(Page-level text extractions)
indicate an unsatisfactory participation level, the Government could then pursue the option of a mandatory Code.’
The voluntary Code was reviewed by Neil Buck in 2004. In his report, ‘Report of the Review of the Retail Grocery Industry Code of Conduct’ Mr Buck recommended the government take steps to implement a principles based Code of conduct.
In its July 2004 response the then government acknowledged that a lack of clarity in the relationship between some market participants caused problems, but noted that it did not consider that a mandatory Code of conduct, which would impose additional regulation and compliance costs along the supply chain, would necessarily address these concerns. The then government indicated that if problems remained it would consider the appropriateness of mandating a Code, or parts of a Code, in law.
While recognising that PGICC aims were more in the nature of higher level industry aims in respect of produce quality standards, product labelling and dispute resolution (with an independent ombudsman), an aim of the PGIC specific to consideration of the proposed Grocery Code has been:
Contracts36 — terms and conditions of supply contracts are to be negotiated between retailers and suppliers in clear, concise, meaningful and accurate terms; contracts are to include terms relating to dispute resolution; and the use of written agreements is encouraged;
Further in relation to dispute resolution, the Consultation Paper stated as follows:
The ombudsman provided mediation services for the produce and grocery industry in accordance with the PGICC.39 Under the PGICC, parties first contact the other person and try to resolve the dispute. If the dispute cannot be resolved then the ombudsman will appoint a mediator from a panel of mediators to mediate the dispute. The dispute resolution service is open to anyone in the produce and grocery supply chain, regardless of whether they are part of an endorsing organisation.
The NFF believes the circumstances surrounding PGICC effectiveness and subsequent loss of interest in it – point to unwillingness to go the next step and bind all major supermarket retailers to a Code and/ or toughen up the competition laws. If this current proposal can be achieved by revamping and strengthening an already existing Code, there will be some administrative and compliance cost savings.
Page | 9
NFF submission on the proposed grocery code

* * *

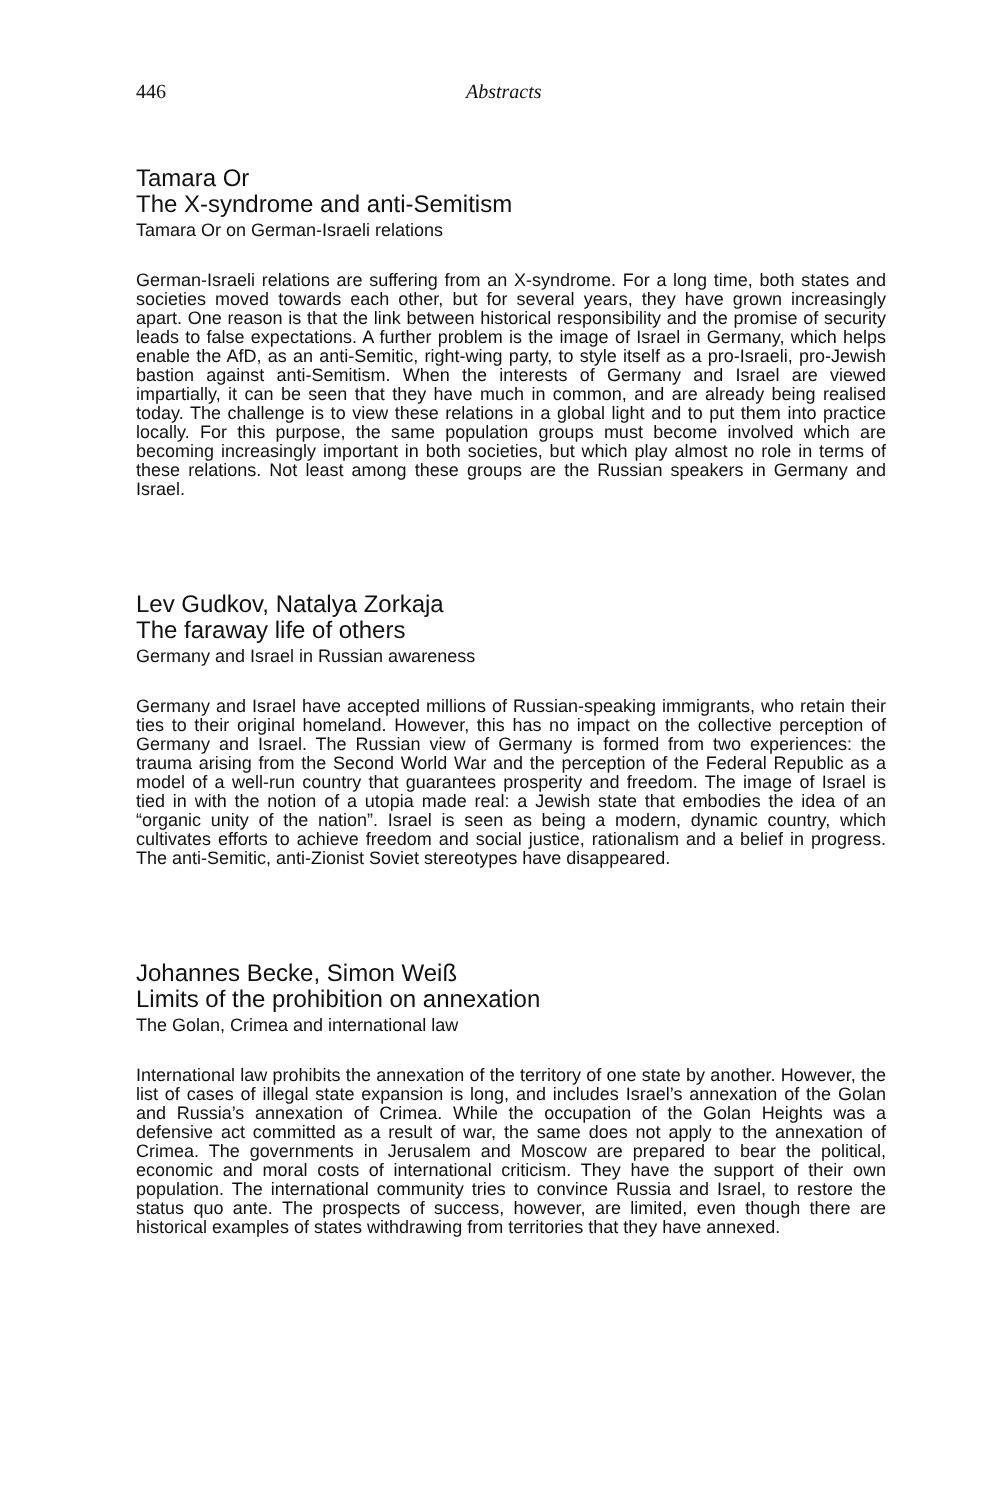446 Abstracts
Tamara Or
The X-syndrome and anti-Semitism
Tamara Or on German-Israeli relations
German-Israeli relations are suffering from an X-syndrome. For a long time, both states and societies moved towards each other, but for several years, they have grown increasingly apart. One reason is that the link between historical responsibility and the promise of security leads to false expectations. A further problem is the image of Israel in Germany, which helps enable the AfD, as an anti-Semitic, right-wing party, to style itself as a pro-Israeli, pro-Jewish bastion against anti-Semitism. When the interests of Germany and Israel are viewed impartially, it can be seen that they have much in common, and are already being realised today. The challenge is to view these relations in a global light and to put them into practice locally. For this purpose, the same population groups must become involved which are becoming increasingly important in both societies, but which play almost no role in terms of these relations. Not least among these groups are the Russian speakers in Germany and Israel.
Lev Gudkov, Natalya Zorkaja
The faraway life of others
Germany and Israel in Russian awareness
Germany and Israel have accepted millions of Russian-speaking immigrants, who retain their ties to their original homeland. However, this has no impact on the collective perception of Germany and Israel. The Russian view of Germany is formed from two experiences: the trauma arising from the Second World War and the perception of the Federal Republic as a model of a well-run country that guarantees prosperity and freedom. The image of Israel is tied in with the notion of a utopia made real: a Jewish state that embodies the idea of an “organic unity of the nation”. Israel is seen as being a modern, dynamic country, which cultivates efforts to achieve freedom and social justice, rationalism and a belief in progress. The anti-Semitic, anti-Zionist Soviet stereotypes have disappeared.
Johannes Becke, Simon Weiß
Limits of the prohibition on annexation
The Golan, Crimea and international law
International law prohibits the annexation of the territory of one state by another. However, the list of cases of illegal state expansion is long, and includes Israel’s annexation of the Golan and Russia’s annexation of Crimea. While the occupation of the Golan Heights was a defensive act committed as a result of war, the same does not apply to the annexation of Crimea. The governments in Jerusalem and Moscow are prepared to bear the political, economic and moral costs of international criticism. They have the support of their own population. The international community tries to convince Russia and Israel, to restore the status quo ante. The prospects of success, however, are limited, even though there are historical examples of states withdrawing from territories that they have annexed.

**Exercise requirements:**
Give the number of lines in the data that contain the string "some", and nothing else.

**Answer section:**
2